Zaremba verbarg sein Gesicht in den Händen und seine Tränen flossen tief im Innern, denn diese Soldatenklagen wühlten sich in seine Seele und brannten, bis sie sich ganz mit Scham und dem Gefühl einer tiefen Demütigung füllte. Er wagte es nicht mehr, ihnen ins Gesicht zu sehen, denn die Wahrheit eines jeden Wortes war wie ein beißender Mund, ein jedes war ihm wie eine Klage uralten Unrechts und jedes wie ein furchtbarer Vorwurf.

Kasper, der dicht neben ihm im Lichtschein des Lagerfeuers eine Anzahl kleiner Karten ausfertigte, sagte, Zarembas Gefühle scheinbar richtig deutend, leise:

»Wenn über den Soldaten eine schwache Stunde kommt, dann wird er noch schlimmer wie ein altes Weib. Das erleichtert sie aber, diese armen Kerle! Sollen denn alle über Bialystok gehen?«

»Alle, aber truppweise, wähle dazu die Zehntmänner aus. Du wirst das Kommando über sie bekommen und sie dem Hauptmann Bielski zuführen, der füttert sie dann ein paar Tage durch, kleidet sie ein und schafft sie dann weiter. Die Feuer dämpfen; es wird schon voller Tag und der Rauch steigt immer noch auf.«

»Das hat nichts auf sich, denn in den Wäldern gibt es eine Menge Pechhütten, die Tag und Nacht rauchen.«

»Und geh' den Schenken und Dörfern aus dem Weg, daß sich nicht einer durch etwas Unnötiges verrät.«

»Die wissen nichts weiter, als daß es in einen neuen Krieg gehen soll und daß man sich vor Moskowitern und allen, die zu ihnen halten, zu hüten hat. In Warschau wird man ihnen mehr sagen. Was die aber wimmern können, na, na!«

»Das Unrecht brennt länger, als Feuer. Beeile dich mit dem Schreiben.«

Pater Seraphim schmückte indessen unter Beihilfe der Pfeifer und der Frauen den Altar; sein Hund aber, der sich vor den Leutnant hingesetzt hatte, ließ keinen Blick von diesem, winselte ihn leise an und versuchte selbst ihm die Pfote aufs Knie zu legen, doch dieser beachtete ihn nicht und vertiefte sich abermals in die Klagen der Soldaten.

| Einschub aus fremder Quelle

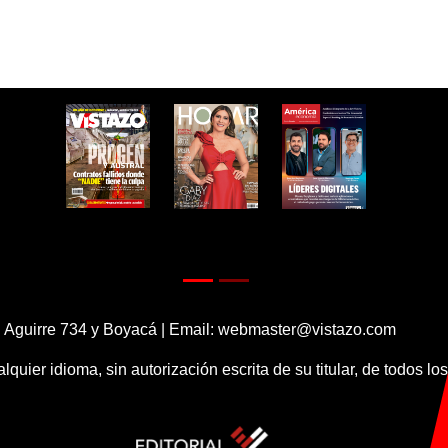
 Aguirre 734 y Boyacá | Email:
webmaster@vistazo.com
alquier idioma, sin autorización escrita de su titular, de todos l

»Brauchst dich nicht zu sorgen,« hörte er alsbald eine höhnende Stimme. »Es soll dein Herr bloß in Erfahrung bringen, daß du aus den Kriegsfahrten noch deine paar Knochen nach Hause gebracht hast, gleich wird er dich durch die Zeitung einfordern und damit du den Weg nicht verfehlst, schickt er dir noch die Starostenknechte entgegen! Sie bringen dich fein im Parademarsch ein, er stellt dir seinen Stiefel auf den Nacken und spannt dich gemeinsam mit seinen Ochsen ein, wird dich schon erniedrigen, deine Soldatenehre mit Füßen treten und mit Peitschenhieben dir in Erinnerung bringen, daß du nichts weiter bist als ein Stück Arbeitsvieh, mit dem er machen kann, was ihm in den Sinn kommt.«

»Und für die Jahre, die du der Republik gedient hast, läßt er dich die Nächte lang Frondienst tun.«

»Sie haben das ganze Vaterland verkauft und verraten!« ächzte die klagende Stimme auf.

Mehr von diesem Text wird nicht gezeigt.